I'm asking this because I'm aware of this thread and this thread, and the others about the same subject, but the solution everyone forwards in the first thread no longer works. So please do not mark this as closed because that first thread exists. The answer is from 2016 and you can see more recent comments having trouble.
I'm using Selenium to do some light web scraping. One site I'm interacting with is clearly detecting that my browser is automated (but curiously, only cares as long as I'm also accessing a version of the site outside my region, but that's neither here nor there).
The solution in the first thread suggests taking the chromedriver downloaded from here and modifying it. It says to get rid of mentions of variables with "$cdc$ in them. So I do the following. Download v2.41 from that site, unzip it. This version lets me use Chrome with Selenium via br = webdriver.Chrome('./chromedriver')
, but has the automation detection problem. So, I cp
this to make chromedriver-modified.
In chromedriver-modified, I open it with vim and search for $cdc. I find a similar (but slightly different) function from the one in the linked thread on line 1934 or so:
function getPageCache(opt_doc, opt_w3c) {
var doc = opt_doc || document;
var w3c = opt_w3c || false;
// var key = '$cdc_asdjflasutopfhvcZLmcfl_';
var key = 'xxxx_asdjflasutopfhvcZLmcfl_';
// var key = 'randomblahhh_';
if (w3c) {
if (!(key in doc))
doc[key] = new CacheWithUUID();
return doc[key];
} else {
if (!(key in doc))
doc[key] = new Cache();
return doc[key];
}
}
I've tried replacing this variable both with something random (the randomblahhh_
var) and something that just replaces the first 4 characters of the $cdc
one, because I saw both suggested in the comments in that thread (I don't know if some format for the variable is important here.
Neither works.
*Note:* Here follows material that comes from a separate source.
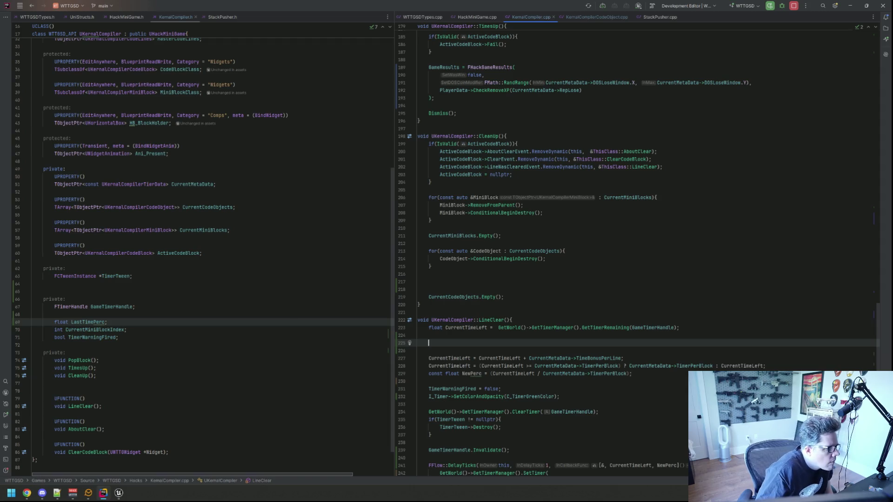
text(LastTimePerc )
What I mean by that is that when I try to run it with chromedriver-modified
, the webdriver won't even start:
>>> from selenium import webdriver
>>> br = webdriver.Chrome(executable_path='./chromedriver-modified')
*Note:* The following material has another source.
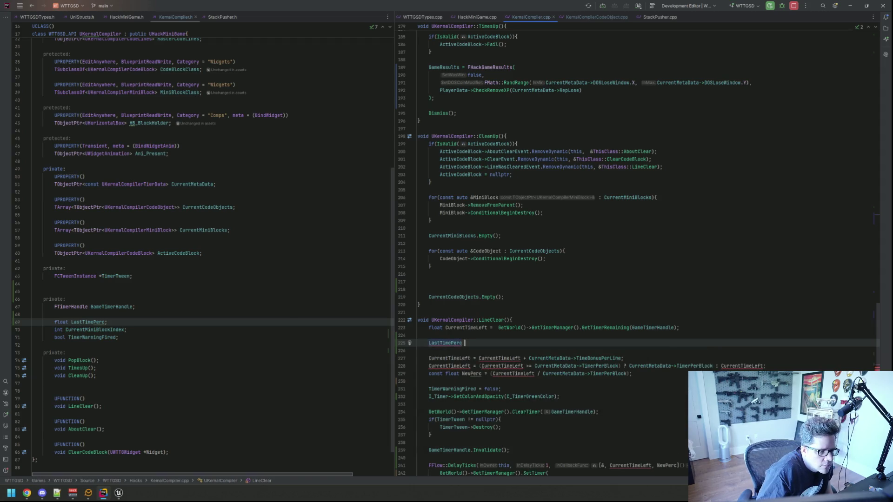
text(= Current)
Traceback (most recent call last):
File "<stdin>", line 1, in <module>
File "/usr/lib/python3/dist-packages/selenium/webdriver/chrome/webdriver.py", line 68, in __init__
self.service.start()
File "/usr/lib/python3/dist-packages/selenium/webdriver/common/service.py", line 96, in start
self.assert_process_still_running()
File "/usr/lib/python3/dist-packages/selenium/webdriver/common/service.py", line 109, in assert_process_still_running
% (self.path, return_code)
selenium.common.exceptions.WebDriverException: Message: Service ./chromedriver-modified unexpectedly exited. Status code was: -11
I've had trouble Googling and figuring out what this status code means. In fact, I found this unanswered reddit thread with the same exact problem.
The first thread also mentions $wdc variables, but I find no mention of them in chromedriver.
Just to preempt the possible suggestion, too: I'm almost 100% confident that it's detecting that I'm using an automated browser because it's automated, not because of something like mouse click speed or anything. If I start the browser with selenium but then manually do the rest, it still causes the problem.
edit: I'm using Chrome v68 from the Ubuntu repos, google-chrome-stable. To be honest I don't need to use Chrome specifically, but the answers I've found seem to center around it rather than Firefox.
edit2: one last comment -- I noticed in the first linked thread that some people were "recompiling":
For me, I used chrome, so, all that I had to do was to ensure that $cdc_ didn't exist anymore as document variable, and voila (download chromedriver source code, modify chromedriver and re-compile $cdc_ under different name.)
I'm not sure what that means -- are they recompiling Chrome itself? All I've done is change the variable in the chromedriver file.